There is strong speculation that the Harper government is seriously considering the reduction of Canada’s marijuana penalties.
A recent report in the Toronto Sun indicates that a proposal set in motion over the summer by the Canadian Association of Chiefs of Police, which is aimed at giving officers the option of issuing fines for marijuana offenses rather than pursue criminal charges, still has the attention of the government.
Canadian Justice Minister Peter MacKay says the changes will assist in creating a more modernized society in regards to the country’s marijuana laws.
“That doesn’t mean decriminalizing or legalizing, but it does mean giving police officers options when issuing fines,” he said. “These are things that we are willing to look at in the new year, but there’s been no decision taken.”
The proposal was approved by the CACP over the summer because, according to the association’s President Jim Chu, the pursuit of criminal charges for marijuana-related offenses is a waste of time for both law enforcement and the judicial system. He says that most weed offenses can be settled by issuing a simple citation.
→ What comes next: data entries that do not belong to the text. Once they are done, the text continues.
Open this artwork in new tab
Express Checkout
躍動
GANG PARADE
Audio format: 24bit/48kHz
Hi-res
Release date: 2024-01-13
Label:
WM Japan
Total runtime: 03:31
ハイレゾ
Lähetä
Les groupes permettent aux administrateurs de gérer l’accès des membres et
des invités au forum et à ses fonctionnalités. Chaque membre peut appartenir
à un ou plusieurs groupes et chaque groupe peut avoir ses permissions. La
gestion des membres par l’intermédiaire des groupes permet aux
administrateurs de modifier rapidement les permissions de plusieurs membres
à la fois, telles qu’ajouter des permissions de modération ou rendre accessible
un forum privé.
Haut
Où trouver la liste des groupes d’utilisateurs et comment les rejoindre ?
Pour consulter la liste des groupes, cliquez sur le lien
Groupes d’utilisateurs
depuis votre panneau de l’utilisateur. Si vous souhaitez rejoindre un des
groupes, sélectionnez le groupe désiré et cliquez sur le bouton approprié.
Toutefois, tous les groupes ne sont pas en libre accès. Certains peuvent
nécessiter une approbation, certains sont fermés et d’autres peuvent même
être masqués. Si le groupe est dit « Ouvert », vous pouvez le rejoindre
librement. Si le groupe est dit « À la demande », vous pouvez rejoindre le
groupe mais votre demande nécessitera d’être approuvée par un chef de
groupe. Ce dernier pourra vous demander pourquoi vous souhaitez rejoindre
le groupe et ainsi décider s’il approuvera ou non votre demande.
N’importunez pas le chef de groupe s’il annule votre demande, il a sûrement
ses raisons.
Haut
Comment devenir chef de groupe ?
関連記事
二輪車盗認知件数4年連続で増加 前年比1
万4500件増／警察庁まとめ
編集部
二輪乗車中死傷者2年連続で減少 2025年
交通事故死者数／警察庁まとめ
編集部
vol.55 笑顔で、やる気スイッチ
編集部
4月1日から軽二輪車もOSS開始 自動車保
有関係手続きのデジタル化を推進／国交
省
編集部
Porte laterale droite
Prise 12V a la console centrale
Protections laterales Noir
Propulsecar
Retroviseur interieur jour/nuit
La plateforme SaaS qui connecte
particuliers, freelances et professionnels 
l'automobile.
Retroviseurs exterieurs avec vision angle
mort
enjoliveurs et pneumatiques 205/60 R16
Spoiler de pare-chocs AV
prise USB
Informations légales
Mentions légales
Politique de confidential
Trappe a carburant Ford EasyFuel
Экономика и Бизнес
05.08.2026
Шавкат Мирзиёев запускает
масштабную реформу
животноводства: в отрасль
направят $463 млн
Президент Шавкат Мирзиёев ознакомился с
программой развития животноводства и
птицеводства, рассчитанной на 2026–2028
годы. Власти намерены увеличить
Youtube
In August, Prime Minister Stephen Harper admitted that the administration was deliberating on the issue “very carefully,” but no noteworthy progress had been reported since. Word on the street is that the heat being applied by the Liberal Party may be enough to get the conservatives to shift gears and finally adjust their position on marijuana.
Recent surveys indicate that the majority of Canadian voters are against prohibition, siding with the liberals in their support for the legalization and regulation of recreational marijuana.